*** Opening Provided entries ***

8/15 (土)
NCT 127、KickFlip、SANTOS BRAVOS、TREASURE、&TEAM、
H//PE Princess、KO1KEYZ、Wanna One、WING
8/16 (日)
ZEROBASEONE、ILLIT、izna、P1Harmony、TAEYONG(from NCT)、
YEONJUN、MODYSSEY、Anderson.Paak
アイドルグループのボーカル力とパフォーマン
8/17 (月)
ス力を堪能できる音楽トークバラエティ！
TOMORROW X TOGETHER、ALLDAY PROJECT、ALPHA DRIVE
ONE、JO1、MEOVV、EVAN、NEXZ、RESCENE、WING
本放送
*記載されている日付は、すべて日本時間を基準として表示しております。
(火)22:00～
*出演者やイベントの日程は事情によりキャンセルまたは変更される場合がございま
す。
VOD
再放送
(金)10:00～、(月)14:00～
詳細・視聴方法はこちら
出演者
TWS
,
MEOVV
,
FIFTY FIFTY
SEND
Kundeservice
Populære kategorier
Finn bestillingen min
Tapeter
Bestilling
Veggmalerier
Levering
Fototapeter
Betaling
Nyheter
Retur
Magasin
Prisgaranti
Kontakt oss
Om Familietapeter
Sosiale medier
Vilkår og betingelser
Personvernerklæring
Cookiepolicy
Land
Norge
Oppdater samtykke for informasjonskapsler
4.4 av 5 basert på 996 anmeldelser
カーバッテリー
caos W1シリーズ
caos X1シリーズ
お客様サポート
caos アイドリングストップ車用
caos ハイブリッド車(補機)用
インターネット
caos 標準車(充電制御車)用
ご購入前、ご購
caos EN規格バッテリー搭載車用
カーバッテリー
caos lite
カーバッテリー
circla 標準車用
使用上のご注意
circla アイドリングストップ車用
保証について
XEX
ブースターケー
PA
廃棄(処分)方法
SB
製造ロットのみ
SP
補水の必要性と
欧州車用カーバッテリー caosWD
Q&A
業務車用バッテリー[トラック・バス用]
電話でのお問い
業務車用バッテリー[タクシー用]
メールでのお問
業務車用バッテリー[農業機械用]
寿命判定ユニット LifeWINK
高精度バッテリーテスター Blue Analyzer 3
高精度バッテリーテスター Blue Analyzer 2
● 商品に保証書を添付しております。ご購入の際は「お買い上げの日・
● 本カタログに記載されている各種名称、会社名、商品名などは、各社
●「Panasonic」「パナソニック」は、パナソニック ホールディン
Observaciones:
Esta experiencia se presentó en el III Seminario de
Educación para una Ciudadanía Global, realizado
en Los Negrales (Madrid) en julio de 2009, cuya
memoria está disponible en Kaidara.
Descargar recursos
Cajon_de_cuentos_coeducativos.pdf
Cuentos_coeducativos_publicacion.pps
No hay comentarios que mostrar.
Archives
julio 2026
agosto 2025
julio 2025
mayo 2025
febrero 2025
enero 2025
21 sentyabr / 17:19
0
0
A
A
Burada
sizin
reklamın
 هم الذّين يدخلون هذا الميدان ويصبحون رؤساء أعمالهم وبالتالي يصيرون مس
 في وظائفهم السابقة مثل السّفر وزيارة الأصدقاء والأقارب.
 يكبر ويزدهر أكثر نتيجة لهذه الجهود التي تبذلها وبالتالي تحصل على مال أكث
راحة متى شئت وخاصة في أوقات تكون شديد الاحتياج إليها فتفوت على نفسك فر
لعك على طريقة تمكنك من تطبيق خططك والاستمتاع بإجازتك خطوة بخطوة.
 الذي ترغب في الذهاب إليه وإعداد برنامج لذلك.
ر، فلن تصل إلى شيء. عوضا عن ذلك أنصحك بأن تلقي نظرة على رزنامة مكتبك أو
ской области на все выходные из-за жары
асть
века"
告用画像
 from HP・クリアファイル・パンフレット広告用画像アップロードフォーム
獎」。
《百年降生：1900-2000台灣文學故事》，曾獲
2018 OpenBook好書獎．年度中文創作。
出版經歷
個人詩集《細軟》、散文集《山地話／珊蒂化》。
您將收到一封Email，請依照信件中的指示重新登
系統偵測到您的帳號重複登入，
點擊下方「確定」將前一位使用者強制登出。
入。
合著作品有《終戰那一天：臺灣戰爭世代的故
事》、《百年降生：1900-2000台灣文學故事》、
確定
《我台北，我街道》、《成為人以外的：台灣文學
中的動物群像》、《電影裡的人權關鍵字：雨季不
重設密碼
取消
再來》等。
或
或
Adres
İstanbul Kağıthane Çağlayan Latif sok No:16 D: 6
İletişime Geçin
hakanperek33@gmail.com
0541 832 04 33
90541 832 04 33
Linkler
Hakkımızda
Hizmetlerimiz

*** Closing Provided entries ***

**Directive**: Set down, exactly as they appear, the lines above from the first one to the line that holds "memoria está disponible en Kaidara.", both included, please, and no others.

**Result below**:
8/15 (土)
NCT 127、KickFlip、SANTOS BRAVOS、TREASURE、&TEAM、
H//PE Princess、KO1KEYZ、Wanna One、WING
8/16 (日)
ZEROBASEONE、ILLIT、izna、P1Harmony、TAEYONG(from NCT)、
YEONJUN、MODYSSEY、Anderson.Paak
アイドルグループのボーカル力とパフォーマン
8/17 (月)
ス力を堪能できる音楽トークバラエティ！
TOMORROW X TOGETHER、ALLDAY PROJECT、ALPHA DRIVE
ONE、JO1、MEOVV、EVAN、NEXZ、RESCENE、WING
本放送
*記載されている日付は、すべて日本時間を基準として表示しております。
(火)22:00～
*出演者やイベントの日程は事情によりキャンセルまたは変更される場合がございま
す。
VOD
再放送
(金)10:00～、(月)14:00～
詳細・視聴方法はこちら
出演者
TWS
,
MEOVV
,
FIFTY FIFTY
SEND
Kundeservice
Populære kategorier
Finn bestillingen min
Tapeter
Bestilling
Veggmalerier
Levering
Fototapeter
Betaling
Nyheter
Retur
Magasin
Prisgaranti
Kontakt oss
Om Familietapeter
Sosiale medier
Vilkår og betingelser
Personvernerklæring
Cookiepolicy
Land
Norge
Oppdater samtykke for informasjonskapsler
4.4 av 5 basert på 996 anmeldelser
カーバッテリー
caos W1シリーズ
caos X1シリーズ
お客様サポート
caos アイドリングストップ車用
caos ハイブリッド車(補機)用
インターネット
caos 標準車(充電制御車)用
ご購入前、ご購
caos EN規格バッテリー搭載車用
カーバッテリー
caos lite
カーバッテリー
circla 標準車用
使用上のご注意
circla アイドリングストップ車用
保証について
XEX
ブースターケー
PA
廃棄(処分)方法
SB
製造ロットのみ
SP
補水の必要性と
欧州車用カーバッテリー caosWD
Q&A
業務車用バッテリー[トラック・バス用]
電話でのお問い
業務車用バッテリー[タクシー用]
メールでのお問
業務車用バッテリー[農業機械用]
寿命判定ユニット LifeWINK
高精度バッテリーテスター Blue Analyzer 3
高精度バッテリーテスター Blue Analyzer 2
● 商品に保証書を添付しております。ご購入の際は「お買い上げの日・
● 本カタログに記載されている各種名称、会社名、商品名などは、各社
●「Panasonic」「パナソニック」は、パナソニック ホールディン
Observaciones:
Esta experiencia se presentó en el III Seminario de
Educación para una Ciudadanía Global, realizado
en Los Negrales (Madrid) en julio de 2009, cuya
memoria está disponible en Kaidara.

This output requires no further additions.